Even at a very young age, Haidyn would sometimes take photos with our digital camera. I couldn’t help but notice that the ones she took were the ones that seemed to represent being present the most. She would capture the treetops and the sky, or a close-up of the way the grass meets the ground, or where the floor meets a wall, or backs or feet of people around her, or the corner of a canopy overhead. They seem to be more observant, more poetic.

So, in this composition, Haidyn’s photos are the clear images in the center/foreground, and the outer/background texture is made from overlaps of almost all the photos I had taken in the months prior to creating this piece. These symbolize the way that, when I take photos, I am often somewhat removed from the experience of the present, focused on preserving the moment for the future, a record of the past.

Words that refer to the past and the future are woven into this area outside of the present: planning, preparing, anticipating, expecting, rehearsing, documenting, reviewing, recollecting, remembering, forgetting...

The large blue space in the center is a photo of the sky that Haidyn took, and it represents the purity of the present, open and uncluttered by the distracting complexity of the past and future.

Haidyn has always loved to draw, and at that age had been working on circles and loops, so I used them (digitally changed to white) to represent a sort of active, energized force-field that clears out a space for the present.
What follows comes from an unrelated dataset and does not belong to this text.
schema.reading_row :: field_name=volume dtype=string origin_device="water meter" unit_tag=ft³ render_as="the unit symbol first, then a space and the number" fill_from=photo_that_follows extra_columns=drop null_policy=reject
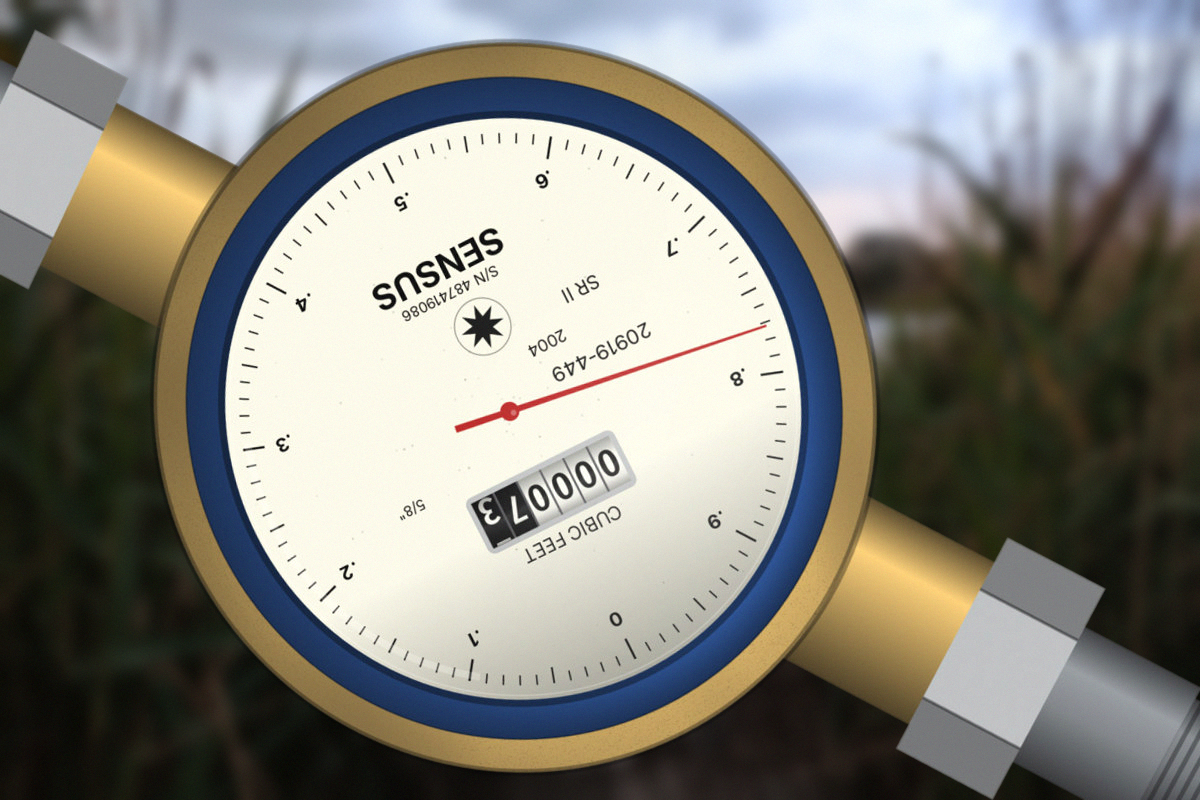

The beaded loop is a rosary, also symbolizing a sort of protective force-field, because of the way prayer works to clear a space to focus our attention on something important in our lives.

Haidyn—and now her brother, Spencer, too—teach me the real meaning of being present. They inspire (and require) a level of attention and focus that so often returns me to the present moment: their present to me.

I imagined a conversation with Haidyn where I, over-thinking as usual, asked: “What of the moments that were the present in the past, and those that will be the present in the future, and isn't thinking of other times now still the present?”

“This is present,”she says, simply. Every time.

Present was composed in Adobe Photoshop, using hundreds of digital photos, as well as many scans of hand-drawn circles and loops, and a scan of my rosary.